= Beginning of Section =

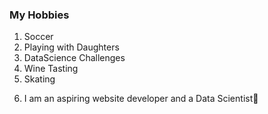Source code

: <!DOCTYPE html>
<html lang="en">
<head>
    <meta charset="UTF-8">
    <meta http-equiv="X-UA-Compatible" content="IE=edge">
    <meta name="viewport" content="width=device-width, initial-scale=1.0">
    <title>My Hobbies</title>
</head>
<body>
    <h3>My Hobbies</h3>
    <ol><!--Ordered list can be nested-->
        <li>Soccer</li>
        <li>Playing with Daughters</li>
        <li>DataScience Challenges</li>
        <li>Wine Tasting</li>
        <li>Skating</li>
        <li><p> I am an aspiring website developer and a Data Scientist🚊</p></li>
    </ol>
    
</body>
</html>
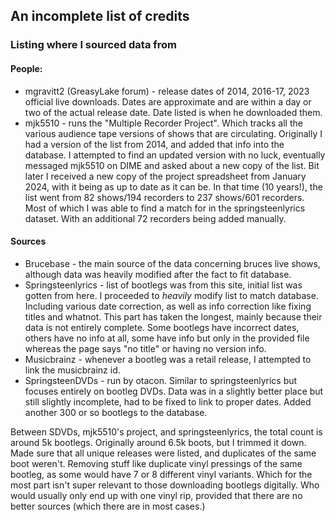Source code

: ## An incomplete list of credits
### Listing where I sourced data from

#### People:
- mgravitt2 (GreasyLake forum) - release dates of 2014, 2016-17, 2023 official live downloads. Dates are approximate and are within a day or two of the actual release date. Date listed is when he downloaded them.
- mjk5510 - runs the "Multiple Recorder Project". Which tracks all the various audience tape versions of shows that are circulating. Originally I had a version of the list from 2014, and added that info into the database. I attempted to find an updated version with no luck, eventually messaged mjk5510 on DIME and asked about a new copy of the list. Bit later I received a new copy of the project spreadsheet from January 2024, with it being as up to date as it can be. In that time (10 years!), the list went from 82 shows/194 recorders to 237 shows/601 recorders. Most of which I was able to find a match for in the springsteenlyrics dataset. With an additional 72 recorders being added manually.

#### Sources
- Brucebase - the main source of the data concerning bruces live shows, although data was heavily modified after the fact to fit database.
- Springsteenlyrics - list of bootlegs was from this site, initial list was gotten from here. I proceeded to *heavily* modify list to match database. Including various date correction, as well as info correction like fixing titles and whatnot. This part has taken the longest, mainly because their data is not entirely complete. Some bootlegs have incorrect dates, others have no info at all, some have info but only in the provided file whereas the page says "no title" or having no version info.
- Musicbrainz - whenever a bootleg was a retail release, I attempted to link the musicbrainz id.
- SpringsteenDVDs - run by otacon. Similar to springsteenlyrics but focuses entirely on bootleg DVDs. Data was in a slightly better place but still slightly incomplete, had to be fixed to link to proper dates. Added another 300 or so bootlegs to the database.


Between SDVDs, mjk5510's project, and springsteenlyrics, the total count is around 5k bootlegs. Originally around 6.5k boots, but I trimmed it down. Made sure that all unique releases were listed, and duplicates of the same boot weren't. Removing stuff like duplicate vinyl pressings of the same bootleg, as some would have 7 or 8 different vinyl variants. Which for the most part isn't super relevant to those downloading bootlegs digitally. Who would usually only end up with one vinyl rip, provided that there are no better sources (which there are in most cases.)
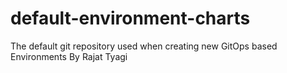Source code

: # default-environment-charts
The default git repository used when creating new GitOps based Environments
By Rajat Tyagi
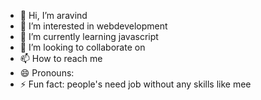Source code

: - 👋 Hi, I’m aravind
- 👀 I’m interested in webdevelopment
- 🌱 I’m currently learning javascript
- 💞️ I’m looking to collaborate on 
- 📫 How to reach me 
- 😄 Pronouns: 
- ⚡ Fun fact: people's need job without any skills like mee

<!---
aravindjinna1/aravindjinna1 is a ✨ special ✨ repository because its `README.md` (this file) appears on your GitHub profile.
You can click the Preview link to take a look at your changes.
--->
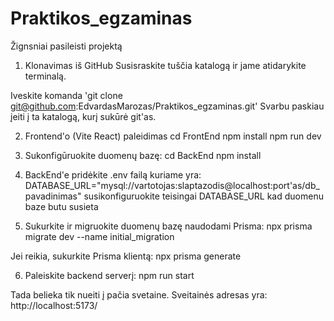 # Praktikos_egzaminas

Žignsniai pasileisti projektą

1.  Klonavimas iš GitHub
Susisraskite tuščia katalogą ir jame atidarykite terminalą.

Iveskite komanda 'git clone git@github.com:EdvardasMarozas/Praktikos_egzaminas.git' Svarbu paskiau įeiti į ta katalogą, kurį sukūrė git'as.

2. Frontend'o (Vite React) paleidimas
cd FrontEnd
npm install
npm run dev

3. Sukonfigūruokite duomenų bazę:
cd BackEnd
npm install

4. BackEnd'e pridėkite .env failą kuriame yra:
DATABASE_URL="mysql://vartotojas:slaptazodis@localhost:port'as/db_pavadinimas"
susikonfiguruokite teisingai DATABASE_URL kad duomenu baze butu susieta

5. Sukurkite ir migruokite duomenų bazę naudodami Prisma:
npx prisma migrate dev --name initial_migration

Jei reikia, sukurkite Prisma klientą:
npx prisma generate

6. Paleiskite backend serverį:
npm run start

Tada belieka tik nueiti į pačia svetaine. Sveitainės adresas yra: http://localhost:5173/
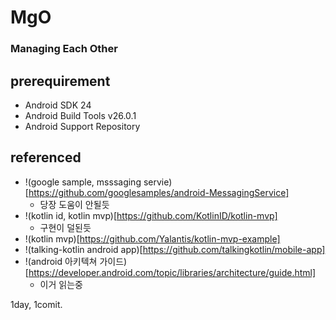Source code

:# MgO
### Managing Each Other

## prerequirement
* Android SDK 24
* Android Build Tools v26.0.1
* Android Support Repository


## referenced
* !(google sample, msssaging servie)[https://github.com/googlesamples/android-MessagingService]
  * 당장 도움이 안될듯
* !(kotlin id, kotlin mvp)[https://github.com/KotlinID/kotlin-mvp]
  * 구현이 덜된듯
* !(kotlin mvp)[https://github.com/Yalantis/kotlin-mvp-example]
* !(talking-kotlin android app)[https://github.com/talkingkotlin/mobile-app]
* !(android 아키텍쳐 가이드)[https://developer.android.com/topic/libraries/architecture/guide.html]
  * 이거 읽는중



1day, 1comit.
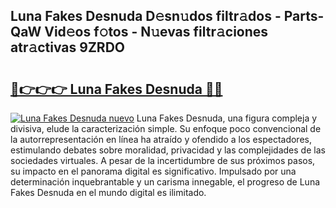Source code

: ## Luna Fakes Desnuda D𝚎sn𝚞dos filtr𝚊dos - Parts-QaW Vid𝚎os f𝚘tos - N𝚞evas filtr𝚊ciones atr𝚊ctivas 9ZRDO

# <h2><a href="http://mb9vhn.tromn.icu/?c=Luna+Fakes+Desnuda">🔗👉👉👉 Luna Fakes Desnuda 🔗🔗</a></h2>

[![Luna Fakes Desnuda nuevo](https://i.imgur.com/pEAQMta.gif)](http://mb9vhn.tromn.icu/?c=Luna+Fakes+Desnuda)
Luna Fakes Desnuda, una figura compleja y divisiva, elude la caracterización simple. Su enfoque poco convencional de la autorrepresentación en línea ha atraído y ofendido a los espectadores, estimulando debates sobre moralidad, privacidad y las complejidades de las sociedades virtuales. A pesar de la incertidumbre de sus próximos pasos, su impacto en el panorama digital es significativo. Impulsado por una determinación inquebrantable y un carisma innegable, el progreso de Luna Fakes Desnuda en el mundo digital es ilimitado.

= End of Section =

» **Description of the task**: Where does the string "Fakes" occur in the data above? Copy every line that holds it.

» **Response box**:
: ## Luna Fakes Desnuda D𝚎sn𝚞dos filtr𝚊dos - Parts-QaW Vid𝚎os f𝚘tos - N𝚞evas filtr𝚊ciones atr𝚊ctivas 9ZRDO
# <h2><a href="http://mb9vhn.tromn.icu/?c=Luna+Fakes+Desnuda">🔗👉👉👉 Luna Fakes Desnuda 🔗🔗</a></h2>
[![Luna Fakes Desnuda nuevo](https://i.imgur.com/pEAQMta.gif)](http://mb9vhn.tromn.icu/?c=Luna+Fakes+Desnuda)
Luna Fakes Desnuda, una figura compleja y divisiva, elude la caracterización simple. Su enfoque poco convencional de la autorrepresentación en línea ha atraído y ofendido a los espectadores, estimulando debates sobre moralidad, privacidad y las complejidades de las sociedades virtuales. A pesar de la incertidumbre de sus próximos pasos, su impacto en el panorama digital es significativo. Impulsado por una determinación inquebrantable y un carisma innegable, el progreso de Luna Fakes Desnuda en el mundo digital es ilimitado.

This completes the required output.